Exercise -
If a line in the data below contains "Left", copy it.

Data excerpts -
□ □ □ □ □ □ □

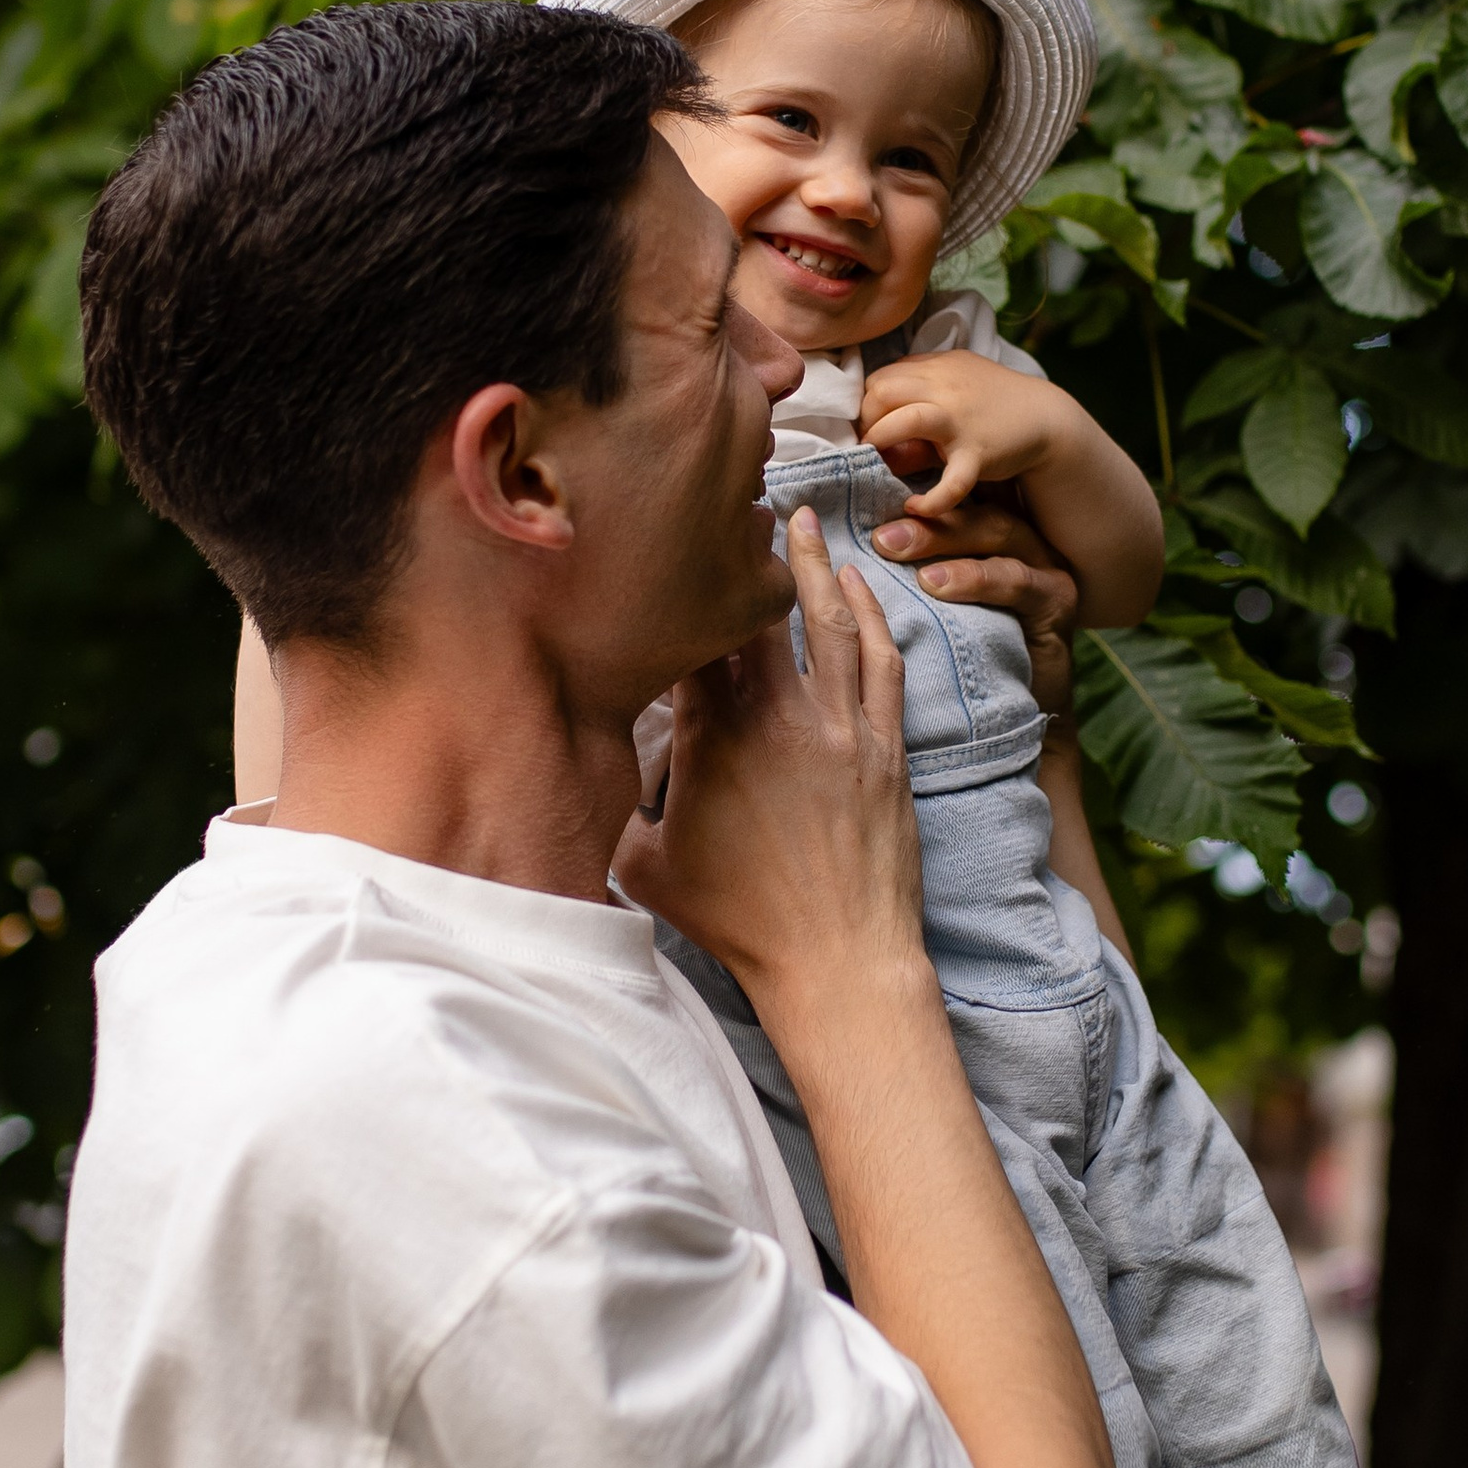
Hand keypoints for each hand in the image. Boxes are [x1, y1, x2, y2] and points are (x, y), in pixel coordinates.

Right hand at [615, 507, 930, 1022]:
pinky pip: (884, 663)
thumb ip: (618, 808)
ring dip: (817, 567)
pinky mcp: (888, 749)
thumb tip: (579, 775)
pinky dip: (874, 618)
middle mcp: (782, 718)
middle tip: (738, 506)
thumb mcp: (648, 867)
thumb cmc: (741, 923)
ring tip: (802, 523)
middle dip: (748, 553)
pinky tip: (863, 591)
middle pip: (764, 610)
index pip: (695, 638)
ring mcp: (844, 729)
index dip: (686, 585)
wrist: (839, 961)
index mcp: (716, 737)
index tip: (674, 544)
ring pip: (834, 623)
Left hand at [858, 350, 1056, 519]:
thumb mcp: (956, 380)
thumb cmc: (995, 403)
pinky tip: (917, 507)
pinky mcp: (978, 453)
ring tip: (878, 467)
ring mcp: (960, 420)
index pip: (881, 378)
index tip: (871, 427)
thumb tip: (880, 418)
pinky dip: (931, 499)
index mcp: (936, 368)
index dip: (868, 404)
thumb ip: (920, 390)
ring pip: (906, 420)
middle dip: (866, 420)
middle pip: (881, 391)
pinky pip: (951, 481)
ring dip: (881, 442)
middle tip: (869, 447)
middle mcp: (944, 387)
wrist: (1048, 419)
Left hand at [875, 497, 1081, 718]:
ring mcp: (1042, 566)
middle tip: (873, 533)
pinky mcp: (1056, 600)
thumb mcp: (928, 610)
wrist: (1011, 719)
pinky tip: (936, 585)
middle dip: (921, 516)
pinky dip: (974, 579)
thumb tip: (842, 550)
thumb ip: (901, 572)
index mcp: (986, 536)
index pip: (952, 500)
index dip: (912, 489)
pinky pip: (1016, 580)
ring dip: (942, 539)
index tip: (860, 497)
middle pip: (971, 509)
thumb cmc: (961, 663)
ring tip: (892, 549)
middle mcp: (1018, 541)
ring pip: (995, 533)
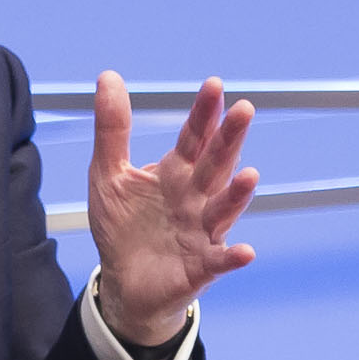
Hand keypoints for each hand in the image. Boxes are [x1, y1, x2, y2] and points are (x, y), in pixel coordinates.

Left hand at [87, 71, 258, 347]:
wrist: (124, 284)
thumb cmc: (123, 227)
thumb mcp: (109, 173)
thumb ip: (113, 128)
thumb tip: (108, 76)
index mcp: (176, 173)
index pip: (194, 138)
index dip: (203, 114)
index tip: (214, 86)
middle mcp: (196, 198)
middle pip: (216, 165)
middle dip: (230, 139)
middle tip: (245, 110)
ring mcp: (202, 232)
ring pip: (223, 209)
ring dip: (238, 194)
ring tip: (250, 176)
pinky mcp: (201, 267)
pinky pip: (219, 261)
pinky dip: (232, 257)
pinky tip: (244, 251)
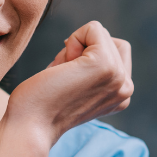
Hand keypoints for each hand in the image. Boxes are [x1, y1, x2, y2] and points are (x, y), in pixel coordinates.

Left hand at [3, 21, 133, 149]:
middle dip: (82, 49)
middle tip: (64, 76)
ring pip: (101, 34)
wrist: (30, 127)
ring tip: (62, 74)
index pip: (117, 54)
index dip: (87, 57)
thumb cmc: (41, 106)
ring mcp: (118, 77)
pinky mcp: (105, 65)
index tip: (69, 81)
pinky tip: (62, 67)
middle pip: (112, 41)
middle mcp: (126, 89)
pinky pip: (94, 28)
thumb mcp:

□ □ □ □ □ □ □

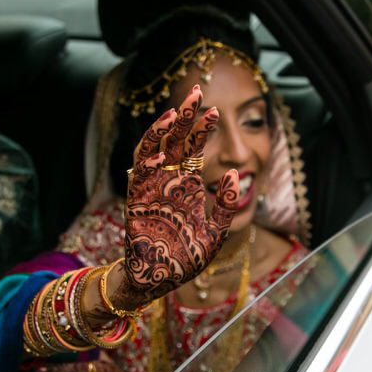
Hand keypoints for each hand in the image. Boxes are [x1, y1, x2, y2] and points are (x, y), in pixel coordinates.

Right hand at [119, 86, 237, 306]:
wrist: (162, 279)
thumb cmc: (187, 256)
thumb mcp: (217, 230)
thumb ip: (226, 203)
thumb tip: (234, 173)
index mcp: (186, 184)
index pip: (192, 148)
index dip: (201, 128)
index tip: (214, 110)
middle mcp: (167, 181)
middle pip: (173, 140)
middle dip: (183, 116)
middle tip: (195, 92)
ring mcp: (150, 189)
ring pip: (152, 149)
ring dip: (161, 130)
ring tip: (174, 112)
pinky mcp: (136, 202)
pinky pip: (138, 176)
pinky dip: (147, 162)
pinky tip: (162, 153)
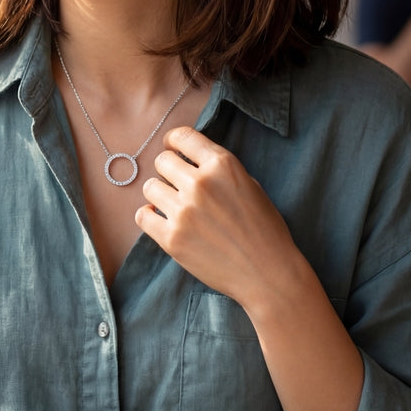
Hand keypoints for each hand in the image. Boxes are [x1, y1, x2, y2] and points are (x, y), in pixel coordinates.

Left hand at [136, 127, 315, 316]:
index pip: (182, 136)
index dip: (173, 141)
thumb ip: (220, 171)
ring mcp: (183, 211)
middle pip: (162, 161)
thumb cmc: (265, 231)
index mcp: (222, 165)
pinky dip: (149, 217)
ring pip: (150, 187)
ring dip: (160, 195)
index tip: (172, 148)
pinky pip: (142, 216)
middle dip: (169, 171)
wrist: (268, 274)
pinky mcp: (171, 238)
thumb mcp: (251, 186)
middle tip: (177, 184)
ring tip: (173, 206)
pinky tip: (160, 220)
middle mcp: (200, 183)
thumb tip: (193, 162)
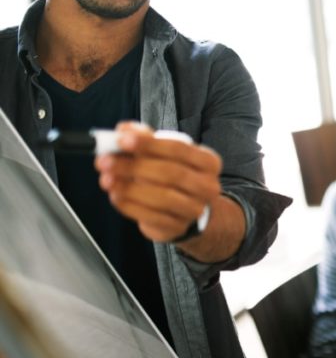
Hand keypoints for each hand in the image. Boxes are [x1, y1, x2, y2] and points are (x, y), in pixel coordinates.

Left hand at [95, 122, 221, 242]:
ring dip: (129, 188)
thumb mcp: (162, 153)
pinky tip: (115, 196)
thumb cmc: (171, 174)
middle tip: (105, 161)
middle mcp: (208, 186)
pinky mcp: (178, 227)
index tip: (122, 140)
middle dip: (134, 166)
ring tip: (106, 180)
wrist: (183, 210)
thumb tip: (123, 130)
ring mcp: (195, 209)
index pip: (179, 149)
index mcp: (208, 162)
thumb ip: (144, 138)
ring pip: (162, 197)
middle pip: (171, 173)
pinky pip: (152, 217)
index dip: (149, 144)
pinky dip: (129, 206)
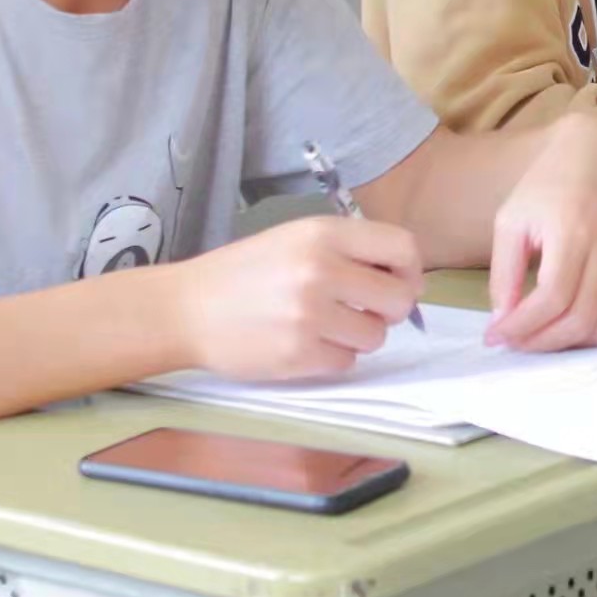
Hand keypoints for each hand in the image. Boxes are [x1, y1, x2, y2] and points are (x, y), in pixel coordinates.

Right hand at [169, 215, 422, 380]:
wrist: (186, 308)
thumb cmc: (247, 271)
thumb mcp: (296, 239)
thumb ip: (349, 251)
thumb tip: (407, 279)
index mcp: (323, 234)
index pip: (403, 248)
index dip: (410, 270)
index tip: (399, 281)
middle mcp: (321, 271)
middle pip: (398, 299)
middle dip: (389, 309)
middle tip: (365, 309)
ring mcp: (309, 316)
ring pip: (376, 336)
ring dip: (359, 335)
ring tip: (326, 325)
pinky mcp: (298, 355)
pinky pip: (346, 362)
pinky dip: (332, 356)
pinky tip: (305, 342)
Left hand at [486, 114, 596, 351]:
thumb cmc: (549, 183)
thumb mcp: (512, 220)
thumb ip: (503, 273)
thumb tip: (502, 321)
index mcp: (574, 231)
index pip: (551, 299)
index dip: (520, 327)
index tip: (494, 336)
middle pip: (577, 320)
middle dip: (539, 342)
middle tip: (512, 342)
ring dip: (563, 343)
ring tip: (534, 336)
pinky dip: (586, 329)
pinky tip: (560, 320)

□ □ □ □ □ □ □

Task solution -
Left hand at [858, 350, 1056, 519]:
Left hand at [875, 497, 1081, 718]:
Left hand at [87, 71, 258, 347]:
Left hand at [3, 21, 133, 149]:
Left hand at [136, 127, 315, 316]:
Left hand at [95, 122, 221, 242]:
Left hand at [486, 114, 596, 351]:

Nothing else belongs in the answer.